# Dry Start Question: Can I get away with using natural sunlight?



## exv152 (Jun 8, 2009)

HybridHerp said:


> I just got a bit of an idea. I am dirtying my first even nano tank soon, and I plan on doing a dry start with HC and whatever else I might want to add (not sure yet about ultimate plant goals for this sucker)
> I sadly, don't have a light yet for this tank (suggestions would be nice, I've never dealt with something so small before lol) but I was thinking that, perhaps just doing my dry start outside would be able to provide enough light for this to get started. I mean, it is summer and the weather is supposed to be sunny for a while.


I've grown glosso in a bowel on a window sill no problem. I would just cover the tank with saran wrap and keep the substrate moist with a spray bottle daily. Never tried it (sun light) with HC but I don't see why it wouldn't work.


----------



## bitFUUL (May 14, 2010)

It should work, be careful of heat though. If you can provide sunlight from inside it would be nice. Outside, my plants just melted in the heat.


----------



## HybridHerp (May 24, 2012)

Well, I have an awning so I can put it outside under partial shade
My venus fly trap seems to enjoy it, so I figure baby tears can probably handle it as well


----------



## Jegli09 (Jul 25, 2012)

With your awning I would say that it should definately work!


----------



## HybridHerp (May 24, 2012)

So far so good, although I am finding that the HC is growing more up than spreading across
Should I move the tank so that it gets more sunlight or should I just keep it under the awning still and wait? How long is a dry start supposed to go for anyways?


----------



## talontsiawd (Oct 19, 2008)

I have aquatic plants growing outside fine. I haven't actually done a dry start, just have had some "outdoor" setups, very small. Some were submersed, some were emersed. Emersed is easier if you keep an eye on it, I don't even do anything to keep humidity up and most plants do fine. Submersed, I may get melting because of high light, no CO2, and I try to avoid adding nutrients (algae seems to come more quickly).

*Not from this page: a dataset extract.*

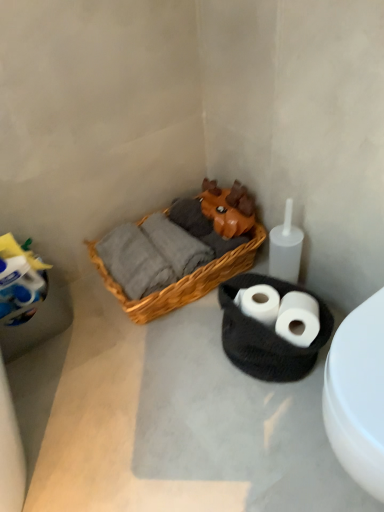
This screenshot has height=512, width=384. In order to click on vacant region above woven basket at center (from a real-world perspective) in this screenshot , I will do `click(159, 393)`.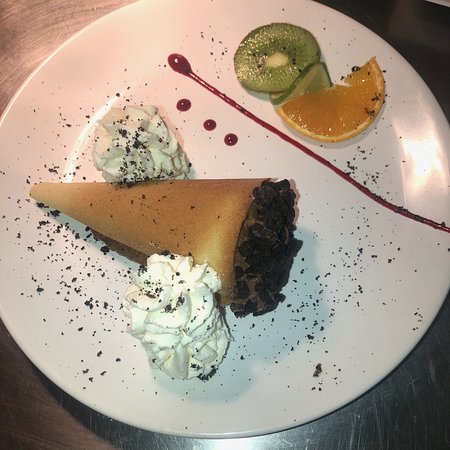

I am not saying it's the best idea, but it seems to work for me. I would have thought they transition from emersed and sunlight would be hard but for most plants, not so bad.


----------



## Pooky125 (Jul 30, 2002)

I've done it. I started a dry-start on a tank several years ago, and then had to move twice in about 2 months. Seemed silly to fill it, so I packed up all the equipment and just made sure to put it near-ish a window. The plants did great.


----------



## flight50 (Apr 17, 2012)

HybridHerp said:


> So far so good, although I am finding that the HC is growing more up than spreading across
> Should I move the tank so that it gets more sunlight or should I just keep it under the awning still and wait? How long is a dry start supposed to go for anyways?


Pruning it will help and encourage lateral growth. It is searching for more light but you can ignore its cry. Persuade it to grow out and not up. I'd keep it under the awning. Here it Texas it would be a losing battle to do a dry start using direct sunlight without an awning. The plants in my flower beds struggle as it without shade. A dry start would turn into just that...dry. The heat here would give my substrate 1" wide cracks,lol.


----------